[Opening Text passage section]

In [1]:
import math
import numpy as np
import pandas as pd
import matplotlib.pyplot as plt
import time
from bisect import bisect_left

In [2]:
# trim 2 dataframes to match
def trim(dataframe_1, dataframe_2):
    def process(df):
        df.sort_index(inplace=True)
        temp = df.iloc[:,0].str.strip()
        df.drop(columns=df.columns[0], inplace = True)
        df.sort_index(axis=1, inplace=True)
        df.insert(0,temp.name,temp)
        return df
    
    df1 = process(dataframe_1.copy())
    df2 = process(dataframe_2.copy())
    
    # match indexes
    mask = df1.iloc[:, 0].isin(df2.iloc[:, 0])
    df1 = df1[mask]
    mask = df2.iloc[:, 0].isin(df1.iloc[:, 0])
    df2 = df2[mask]
    
    mask = df1.columns.str.strip().isin(df2.columns.str.strip())

[Closing Text passage section]

_Requirement A:_ Reproduce word for word the stretch of the dataframe-trimming code from "df.drop(columns=df.columns[0], inplace = True)" through "df1 = process(dataframe_1.copy())".

[Opening Input records section]

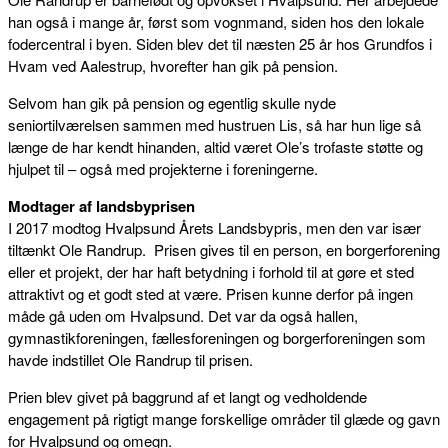
han også i mange år, først som vognmand, siden hos den lokale
fodercentral i byen. Siden blev det til næsten 25 år hos Grundfos i
Hvam ved Aalestrup, hvorefter han gik på pension.
Selvom han gik på pension og egentlig skulle nyde
seniortilværelsen sammen med hustruen Lis, så har hun lige så
længe de har kendt hinanden, altid været Ole’s trofaste støtte og
hjulpet til – også med projekterne i foreningerne.
Modtager af landsbyprisen
I 2017 modtog Hvalpsund Årets Landsbypris, men den var især
tiltænkt Ole Randrup. Prisen gives til en person, en borgerforening
eller et projekt, der har haft betydning i forhold til at gøre et sted
attraktivt og et godt sted at være. Prisen kunne derfor på ingen
måde gå uden om Hvalpsund. Det var da også hallen,
gymnastikforeningen, fællesforeningen og borgerforeningen som
havde indstillet Ole Randrup til prisen.
Prien blev givet på baggrund af et langt og vedholdende
engagement på rigtigt mange forskellige områder til glæde og gavn
for Hvalpsund og omegn.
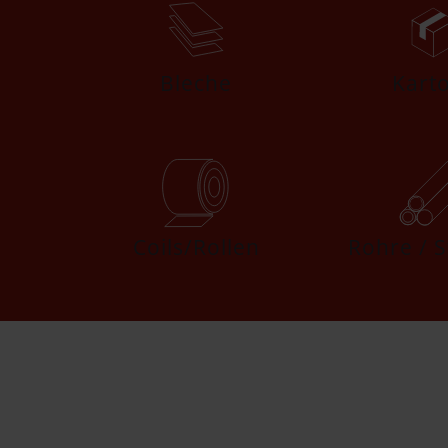
Bleche
Kart
Coils/Rollen
Rohre / 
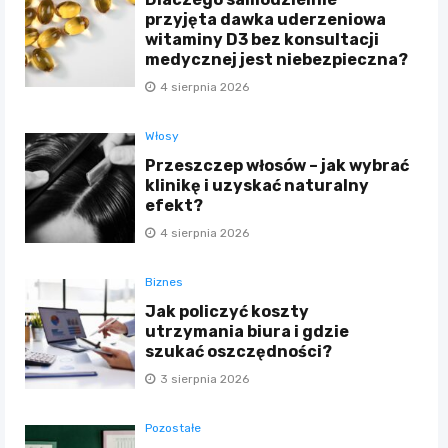
przyjęta dawka uderzeniowa
witaminy D3 bez konsultacji
medycznej jest niebezpieczna?
4 sierpnia 2026
Włosy
Przeszczep włosów – jak wybrać
klinikę i uzyskać naturalny
efekt?
4 sierpnia 2026
Biznes
Jak policzyć koszty
utrzymania biura i gdzie
szukać oszczędności?
3 sierpnia 2026
Pozostałe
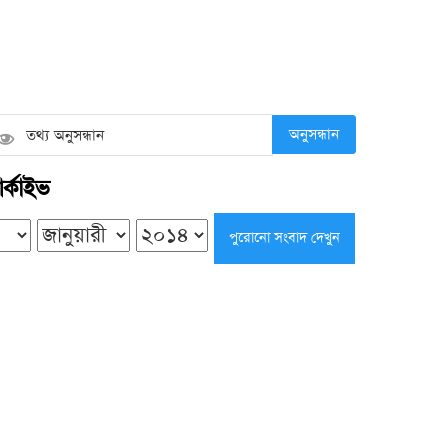
গ্যাসের চাপ কম থাকলে দ্রুত রান্না সারানোর
সহজ কৌশল
শনিবার ● ৮ আগস্ট ২০২৬
অনুসন্ধান
র্কাইভ
বোবায় ধরা কী, কেন হয় এবং এ সময়
শরীরে কী ঘটে?
শনিবার ● ৮ আগস্ট ২০২৬
এলজিইডির উন্নয়ন কাজে গতি ও মান
বাড়ানোর নির্দেশ চিফ হুইপের
শুক্রবার ● ৭ আগস্ট ২০২৬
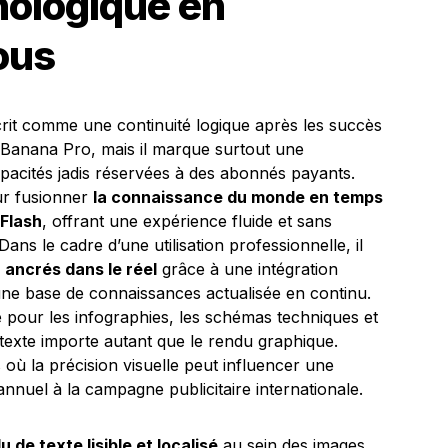
nologique en
ous
crit comme une continuité logique après les succès
anana Pro, mais il marque surtout une
pacités jadis réservées à des abonnés payants.
ur fusionner
la connaissance du monde en temps
Flash
, offrant une expérience fluide et sans
ns le cadre d’une utilisation professionnelle, il
s
ancrés dans le réel
grâce à une intégration
une base de connaissances actualisée en continu.
le pour les infographies, les schémas techniques et
ntexte importe autant que le rendu graphique.
 où la précision visuelle peut influencer une
 annuel à la campagne publicitaire internationale.
u de texte lisible et localisé
au sein des images.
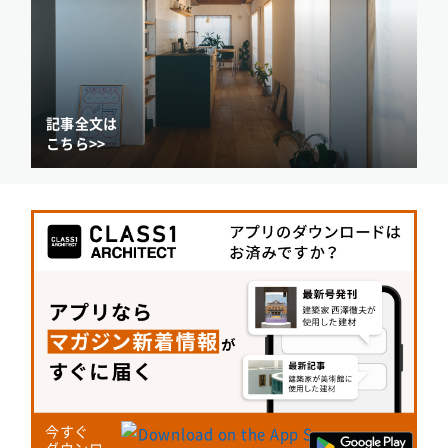
記事全文は
こちら>>
今すぐ
ダウンロー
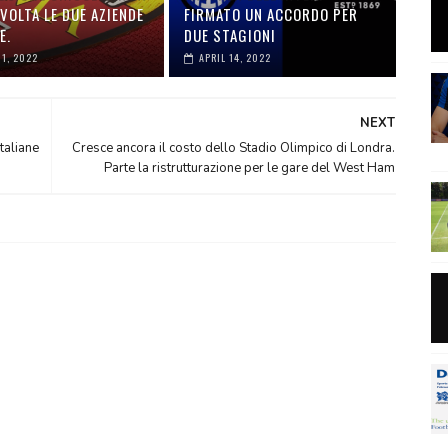
VOLTA LE DUE AZIENDE
FIRMATO UN ACCORDO PER
E.
DUE STAGIONI
01, 2022
APRIL 14, 2022
NEXT
taliane
Cresce ancora il costo dello Stadio Olimpico di Londra.
Parte la ristrutturazione per le gare del West Ham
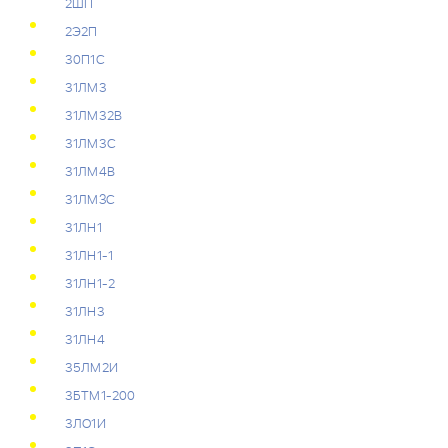
2ШП
2Э2П
30П1С
31ЛМ3
31ЛМ32В
31ЛМ3С
31ЛМ4В
31ЛМЗС
31ЛН1
31ЛН1-1
31ЛН1-2
31ЛН3
31ЛН4
35ЛМ2И
3БТМ1-200
3ЛО1И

[Closing Input records section]

_Requirement B:_ Format the stretch of the records from their first line through the line containing "au sein des images." as a Markdown table with the columns Row and Line. Number each line in Row, skip blank lines, and leave out the pictures.

_Expected answer A:_
df.drop(columns=df.columns[0], inplace = True)
        df.sort_index(axis=1, inplace=True)
        df.insert(0,temp.name,temp)
        return df
    
    df1 = process(dataframe_1.copy())

_Expected answer B:_
| Row | Line |
|---|---|
| 1 | han også i mange år, først som vognmand, siden hos den lokale |
| 2 | fodercentral i byen. Siden blev det til næsten 25 år hos Grundfos i |
| 3 | Hvam ved Aalestrup, hvorefter han gik på pension. |
| 4 | Selvom han gik på pension og egentlig skulle nyde |
| 5 | seniortilværelsen sammen med hustruen Lis, så har hun lige så |
| 6 | længe de har kendt hinanden, altid været Ole’s trofaste støtte og |
| 7 | hjulpet til – også med projekterne i foreningerne. |
| 8 | Modtager af landsbyprisen |
| 9 | I 2017 modtog Hvalpsund Årets Landsbypris, men den var især |
| 10 | tiltænkt Ole Randrup. Prisen gives til en person, en borgerforening |
| 11 | eller et projekt, der har haft betydning i forhold til at gøre et sted |
| 12 | attraktivt og et godt sted at være. Prisen kunne derfor på ingen |
| 13 | måde gå uden om Hvalpsund. Det var da også hallen, |
| 14 | gymnastikforeningen, fællesforeningen og borgerforeningen som |
| 15 | havde indstillet Ole Randrup til prisen. |
| 16 | Prien blev givet på baggrund af et langt og vedholdende |
| 17 | engagement på rigtigt mange forskellige områder til glæde og gavn |
| 18 | for Hvalpsund og omegn. |
| 19 | Bleche |
| 20 | Kart |
| 21 | Coils/Rollen |
| 22 | Rohre /  |
| 23 | przyjęta dawka uderzeniowa |
| 24 | witaminy D3 bez konsultacji |
| 25 | medycznej jest niebezpieczna? |
| 26 | 4 sierpnia 2026 |
| 27 | Włosy |
| 28 | Przeszczep włosów – jak wybrać |
| 29 | klinikę i uzyskać naturalny |
| 30 | efekt? |
| 31 | 4 sierpnia 2026 |
| 32 | Biznes |
| 33 | Jak policzyć koszty |
| 34 | utrzymania biura i gdzie |
| 35 | szukać oszczędności? |
| 36 | 3 sierpnia 2026 |
| 37 | Pozostałe |
| 38 | গ্যাসের চাপ কম থাকলে দ্রুত রান্না সারানোর |
| 39 | সহজ কৌশল |
| 40 | শনিবার ● ৮ আগস্ট ২০২৬ |
| 41 | অনুসন্ধান |
| 42 | র্কাইভ |
| 43 | বোবায় ধরা কী, কেন হয় এবং এ সময় |
| 44 | শরীরে কী ঘটে? |
| 45 | শনিবার ● ৮ আগস্ট ২০২৬ |
| 46 | এলজিইডির উন্নয়ন কাজে গতি ও মান |
| 47 | বাড়ানোর নির্দেশ চিফ হুইপের |
| 48 | শুক্রবার ● ৭ আগস্ট ২০২৬ |
| 49 | nologique en |
| 50 | ous |
| 51 | crit comme une continuité logique après les succès |
| 52 | anana Pro, mais il marque surtout une |
| 53 | pacités jadis réservées à des abonnés payants. |
| 54 | ur fusionner |
| 55 | la connaissance du monde en temps |
| 56 | Flash |
| 57 | , offrant une expérience fluide et sans |
| 58 | ns le cadre d’une utilisation professionnelle, il |
| 59 | s |
| 60 | ancrés dans le réel |
| 61 | grâce à une intégration |
| 62 | une base de connaissances actualisée en continu. |
| 63 | le pour les infographies, les schémas techniques et |
| 64 | ntexte importe autant que le rendu graphique. |
| 65 |  où la précision visuelle peut influencer une |
| 66 |  annuel à la campagne publicitaire internationale. |
| 67 | u de texte lisible et localisé |
| 68 | au sein des images. |